According to a recent report from Nikkei, TSMC has refined its expertise in building semiconductor fabs in the U.S. after a five-year construction cycle for its first Arizona plant on March 28. The company now aims to shorten the timeline for future fabs to just two years.
Currently, TSMC is finalizing equipment installation at its Phoenix-based Fab 21 Phase 1 and plans to transfer the tools to Phase 2 once construction is completed.
- Phase 1 (N4 Process): Construction started in 2020, mass production expected in 2025.
- Phase 2 (3nm Process): Trial production in 2026, mass production in 2028.
- Phase 3 (2nm Process): Potential trial production in 2028, possible mass production in 2029.
TSMC executives stated that after overcoming initial challenges such as labor shortages and cost overruns, they have successfully addressed most issues and identified reliable local construction partners. If Phase 3 is completed as scheduled, it will become the first U.S.-based fab capable of producing 2nm chips.

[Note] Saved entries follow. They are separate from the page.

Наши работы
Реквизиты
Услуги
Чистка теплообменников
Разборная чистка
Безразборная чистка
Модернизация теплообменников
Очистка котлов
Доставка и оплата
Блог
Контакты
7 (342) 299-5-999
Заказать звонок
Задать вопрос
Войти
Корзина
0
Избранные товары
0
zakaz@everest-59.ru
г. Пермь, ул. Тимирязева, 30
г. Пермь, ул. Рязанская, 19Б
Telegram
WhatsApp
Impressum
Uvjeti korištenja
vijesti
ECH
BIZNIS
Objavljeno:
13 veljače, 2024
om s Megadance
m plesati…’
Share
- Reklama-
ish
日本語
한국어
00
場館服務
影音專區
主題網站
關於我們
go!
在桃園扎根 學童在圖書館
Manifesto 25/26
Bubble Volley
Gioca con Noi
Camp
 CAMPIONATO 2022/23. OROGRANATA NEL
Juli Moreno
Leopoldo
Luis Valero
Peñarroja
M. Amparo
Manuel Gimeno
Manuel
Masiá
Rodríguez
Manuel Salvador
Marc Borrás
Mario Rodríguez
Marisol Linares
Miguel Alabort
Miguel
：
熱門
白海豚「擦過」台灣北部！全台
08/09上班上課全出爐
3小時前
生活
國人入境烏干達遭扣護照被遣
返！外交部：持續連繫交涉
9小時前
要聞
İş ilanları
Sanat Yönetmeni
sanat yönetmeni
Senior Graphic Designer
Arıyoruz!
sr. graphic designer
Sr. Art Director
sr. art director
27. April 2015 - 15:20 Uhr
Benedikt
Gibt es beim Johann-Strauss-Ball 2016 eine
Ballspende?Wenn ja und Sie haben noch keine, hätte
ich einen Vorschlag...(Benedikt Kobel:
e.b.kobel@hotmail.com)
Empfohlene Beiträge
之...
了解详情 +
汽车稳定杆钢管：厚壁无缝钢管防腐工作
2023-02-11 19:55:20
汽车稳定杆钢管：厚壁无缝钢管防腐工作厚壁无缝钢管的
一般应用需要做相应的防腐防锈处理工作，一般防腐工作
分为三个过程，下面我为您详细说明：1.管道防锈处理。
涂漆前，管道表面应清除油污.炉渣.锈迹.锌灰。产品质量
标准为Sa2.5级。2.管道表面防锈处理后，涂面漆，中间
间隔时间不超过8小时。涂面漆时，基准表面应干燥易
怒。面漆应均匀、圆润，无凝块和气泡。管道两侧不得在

Despite faster construction progress, semiconductor equipment supply has emerged as a new bottleneck. Key suppliers like ASML and Applied Materials are facing severe order backlogs, making it difficult to shorten the delivery cycle for critical lithography tools. As a result, TSMC’s U.S. fabs may lag behind Taiwan’s facilities by one to two process nodes.
Additionally, supply chain sources indicate that chips produced in the U.S. fabs will be limited to specific product lines and will not be used in Apple’s latest flagship devices. The most advanced manufacturing processes will continue to be reserved for TSMC’s Taiwan facilities.

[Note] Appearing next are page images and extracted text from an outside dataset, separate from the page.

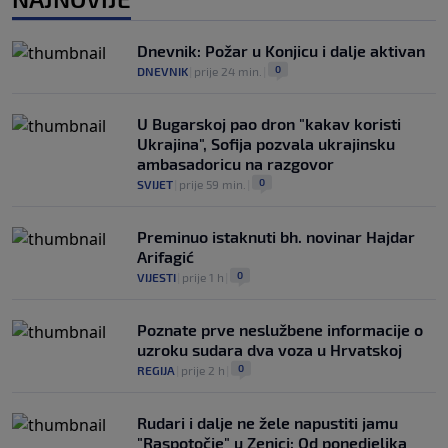
Infantino nekada poručivao: "Novac
FIFA-e je vaš novac", danas se suočava s
Dnevnik: Požar u Konjicu i dalje aktivan
najvećom krizom
0
DNEVNIK
|
prije 24 min.
|
0
NOGOMET
|
prije 3 h
|
U Bugarskoj pao dron "kakav koristi
Ukrajina", Sofija pozvala ukrajinsku
ambasadoricu na razgovor
0
SVIJET
|
prije 59 min.
|
Preminuo istaknuti bh. novinar Hajdar
Arifagić
0
VIJESTI
|
prije 1 h
|
Poznate prve neslužbene informacije o
uzroku sudara dva voza u Hrvatskoj
0
REGIJA
|
prije 2 h
|
Rudari i dalje ne žele napustiti jamu
"Raspotočje" u Zenici: Od ponedjeljka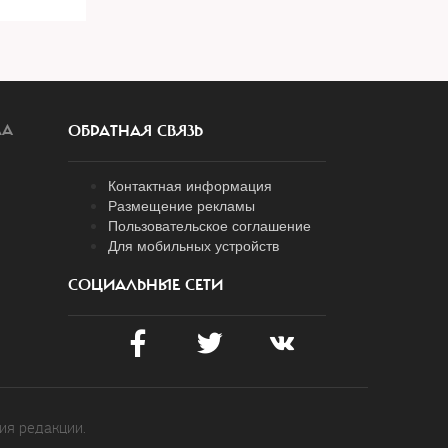
ЛА
ОБРАТНАЯ СВЯЗЬ
Контактная информация
Размещение рекламы
Пользовательское соглашение
Для мобильных устройств
СОЦИАЛЬНЫЕ СЕТИ
ия редакции.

- Phase 1 production: Expected to manufacture the A16 Bionic chip found in the iPhone 14 Pro and the S9 chip for the Apple Watch.
- Phase 2 (3nm mass production in 2028): Likely to produce A17 Pro, M3, A18, and M4 chips.

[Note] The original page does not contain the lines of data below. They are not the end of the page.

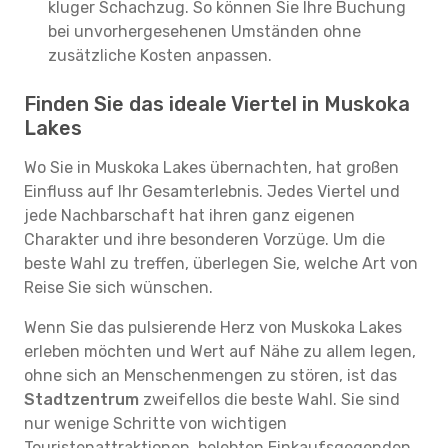
kluger Schachzug. So können Sie Ihre Buchung
bei unvorhergesehenen Umständen ohne
zusätzliche Kosten anpassen.
Finden Sie das ideale Viertel in Muskoka
Lakes
Wo Sie in Muskoka Lakes übernachten, hat großen
Einfluss auf Ihr Gesamterlebnis. Jedes Viertel und
jede Nachbarschaft hat ihren ganz eigenen
Charakter und ihre besonderen Vorzüge. Um die
beste Wahl zu treffen, überlegen Sie, welche Art von
Reise Sie sich wünschen.
Wenn Sie das pulsierende Herz von Muskoka Lakes
erleben möchten und Wert auf Nähe zu allem legen,
ohne sich an Menschenmengen zu stören, ist das
Stadtzentrum
zweifellos die beste Wahl. Sie sind
nur wenige Schritte von wichtigen
Touristenattraktionen, belebten Einkaufsgegenden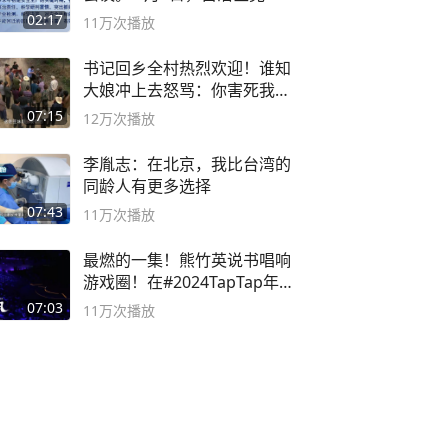
副书记
02:17
11万
次播放
书记回乡全村热烈欢迎！谁知
大娘冲上去怒骂：你害死我儿
子
07:15
12万
次播放
李胤志：在北京，我比台湾的
同龄人有更多选择
07:43
11万
次播放
最燃的一集！熊竹英说书唱响
游戏圈！在#2024TapTap年
度游戏大赏
07:03
11万
次播放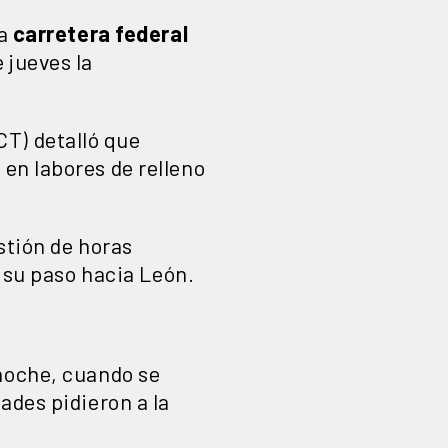
la
carretera federal
 jueves la
CT) detalló que
ó en labores de relleno
stión de horas
 su paso hacia León.
 noche, cuando se
ades pidieron a la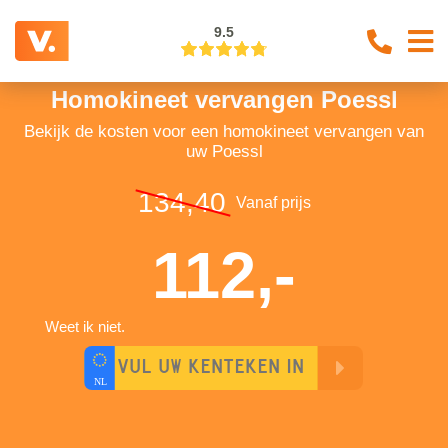
9.5
Homokineet vervangen Poessl
Bekijk de kosten voor een homokineet vervangen van
uw Poessl
134,40
Vanaf prijs
112,-
Weet ik niet.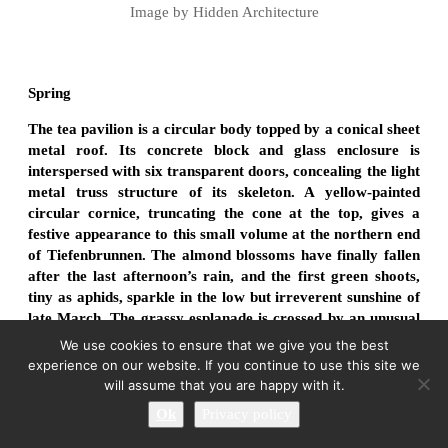
Image by Hidden Architecture
Spring
The tea pavilion is a circular body topped by a conical sheet
metal roof. Its concrete block and glass enclosure is
interspersed with six transparent doors, concealing the light
metal truss structure of its skeleton. A yellow-painted
circular cornice, truncating the cone at the top, gives a
festive appearance to this small volume at the northern end
of Tiefenbrunnen. The almond blossoms have finally fallen
after the last afternoon’s rain, and the first green shoots,
tiny as aphids, sparkle in the low but irreverent sunshine of
late March. The grassy esplanade is crossed by an unusual
bustle of joggers, dogs unleashed after ducks and seagulls,
We use cookies to ensure that we give you the best
strollers and even a group of youngsters playing ball at the
experience on our website. If you continue to use this site we
southern end. As if it were a living organism, the warning of
will assume that you are happy with it.
spring reactivates the hibernating lakeside space from its
Ok
Privacy policy
seasonal lethargy. The terrace of the tea pavilion is not yet
open, as it only functions while the Tiefenbrunnen is used as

Apple analyst Ming-Chi Kuo has previously mentioned that the first Apple Silicon chip based on the 2nm process will be the A20, expected to debut in the iPhone 18 series next year. This suggests that TSMC’s U.S. fabs will lag significantly behind the cutting-edge technologies required for Apple’s high-end devices. By the time TSMC’s Phase 3 fab begins 2nm production, Apple’s flagship chips could already be manufactured using the 1.6nm (A16) process.
While TSMC’s U.S. expansion is progressing, the technological gap with its Taiwan fabs underscores the continued dominance of Taiwan in the most advanced semiconductor manufacturing.